Texto de lectura:
++++++

Callar, callar hasta olvidar

Si nuestro comportamiento no entra dentro de los modelos mayoritarios considerados como aceptables, generalmente diseñados por la izquierda, tendemos a esconderlos, aunque, en realidad, formen parte de nuestra vida cotidiana

En la cena de Navidad me tocó sentarme en la mesa de los niños. A pesar de que me afeito desde hace más de veinte años, alguna persona decidió que lo mejor para cuadrar los sitios era ubicarme con una panda de púberes cuya única meta vital consistía en agarrar la botella de vino de vez en cuando sin que sus padres se enteraran. Una meta que, por otro lado, yo compartía.
Pues bien, dado que había sido degradado en la jerarquía familiar, aproveché la oportunidad para hablar con mis primos pequeños. Cuando los granos de la adolescencia dejaron de afectar a sus tiernos cerebrillos, comencé a preguntarles por el colegio y esas cosas.
En un momento dado, el mayor de los púberes me contó que hacía poco se había peleado en el recreo. Al parecer, mientras jugaba al fútbol, un compañero o «pana» había soltado una de esas blasfemias que hacen que el cielo se tambalee y él se lo había reprochado. La cosa acabó en unos cuantos puños aquí y allá, algo de sangre y, como es menester, sendos castigos.
Según me dijo, la pelea que tuvo en el recreo no era un caso aislado. Cada vez que les decía a sus amigos que creía en Dios y que los domingos iba a Misa con su familia, estos, salvo algunas excepciones, lo miraban extrañadísimos como si fuera un pobre y estúpido lunático. Pasaban de la risa a la incomprensión en cuestión de segundos y le decían: «¡Pero tío! ¿De verdad te tragas esas chorradas? ¡Estamos en el siglo XXI, bro!».

++++++

Ítems en bruto:

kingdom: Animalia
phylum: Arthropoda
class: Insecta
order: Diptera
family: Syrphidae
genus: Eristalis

++++++

Requisitos del problema: Según el texto de lectura, ¿en qué mesa tuvo que sentarse quien narra durante la cena de Navidad? Los ítems provienen de una fuente distinta a la del texto de lectura.

Respuesta completa: En la mesa de los niños.